Make it a point to read the Daily Texan, Austin American-Statesman and other media. Keep on top of what's in the paper, and use it as an excuse to make your voice heard. For example, anytime an animal-related issue is in the paper, Students Against Cruelty to Animals floods the paper with letters to the editor. Often, they have three or four printed in a single issue.
Some people dismiss letter writing as a waste of time. The mentality is that it is not "revolutionary" or "radical" enough. Letter writing should be looked at as a campaign tactic. A revolution may not come through writing letters alone, but it won't come through direct action alone, either. For every letter you have published in the paper, you keep your issue at the front of people's minds. It makes people realize your group is out there fighting. Also, every publication is kind of a small victory, and it keeps momentum going in the group. The bottom line is that if you are willing to organize a protest, or get arrested, or fight the cops, you can write a stinkin' letter once in a while.
Here are some tips for writing letters to the editor:
Be brief! Sometimes one short paragraph is enough. Firing Lines for the Daily Texan have to be under 250 words, but try to make it even shorter: there's a better chance it will get in, and better chance people will get a clear message from it. Include your name, major, classification, and your student organization (if you want to make it look more formal).
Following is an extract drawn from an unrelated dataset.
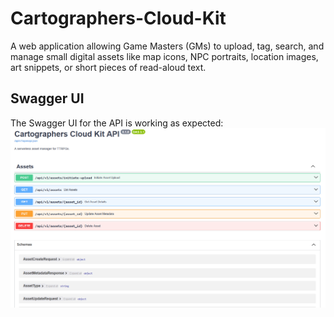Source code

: # Cartographers-Cloud-Kit
A web application allowing Game Masters (GMs) to upload, tag, search, and manage small digital assets like map icons, NPC portraits, location images, art snippets, or short pieces of read-aloud text.

## Swagger UI

The Swagger UI for the API is working as expected: ![alt text](images/swagger-ui.png)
Guidelines for firing lines are on the Daily Texan Op/Ed page. Send Firing Lines to email@example.com
Make the first sentence catchy, so it will get reader's attention.
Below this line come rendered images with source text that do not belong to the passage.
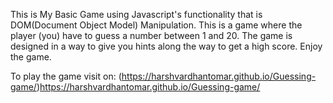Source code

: This is My Basic Game using Javascript's functionality that is DOM(Document Object Model) Manipulation.
This is a game where the player (you) have to guess a number between 1 and 20. The game is designed in a way to give you hints along the way to get a high score.
Enjoy the game.

To play the game visit on: (https://harshvardhantomar.github.io/Guessing-game/)https://harshvardhantomar.github.io/Guessing-game/
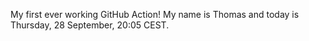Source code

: My first ever working GitHub Action!
My name is Thomas and today is Thursday, 28 September, 20:05 CEST. 
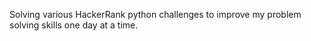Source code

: Solving various HackerRank python challenges to improve my problem solving skills one day at a time.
Use the writing style of journalists: Avoid flowery language, write in clear and concise fashion, and keep paragraphs to no more than two or three sentences.
Stick to one issue. Most people can't address the downfall of modern civilization in 250 words.
The letter should be timely. Send it the day of, if possible.
Your chances of getting published increase if you can tie it into a news event or anniversary. Editors like pieces with a "news peg."
Try to tell readers something they aren't likely to know. Whenever possible, tell something that readers can do.
Keep personal attacks out of letters. You'll lose credibility.
Most papers won't accept letters on behalf of a group. Have an individual sign it (group affiliation is OK, though).
Most newspapers have a limit on how often a person can write. Find out what this is, and don't send more than the limit.
Avoid self-righteous language and exaggeration. Readers will dismiss your arguments.
"Only a heartless sadist could continue to eat meat and dairy when any fool knows their lives are snuffed out in screaming agony for the satisfaction of people who can't be bothered to take a moral stand."
"Most compassionate people would stop eating animal products if they saw how horribly the animals are raised and slaughtered."
Don't assume your audience knows the issue.
" Maxxam, the Houston corporation, cuts down 2,000-year-old trees to make 2x4s. Ancient forests are a national treasure, and are more important than paper products."
Writing to Legislators:
"Legislators estimate that 10 letters from constituents
represent the concerns of 10,000 citizens. Anybody who will take the time to
write is voicing the fears and desires of thousands more."
Some people refuse to write letters to legislators because they feel it is a waste of time, or because they do not support the U.S. government, or any government. This is a complicated issue. However, if you don't know if the letter you write will have any impact, why not choose to err on the safe side?
Writing a letter doesn't mean you are selling out, or that you support a fraudulent government. The SLF is composed of mainly anarchists, but we recognize that our movements need every tactic we have to bring about total liberation.
Identify yourself as a concerned citizen, NOT a member of an organization.
Politicians will think you are pushing a group's agenda, rather than being a
good ol' neighbor.
Keep letters brief- no more than one page. If you're writing about a bill,
mention the bill's name and number and whether you support or oppose it in the
first paragraph. Include reasons and supporting data in the next paragraph.
Conclude by asking for a response.
As few as 10 letters on any topic can sway a legislator's vote. An hour of letter writing every month may make a big impact.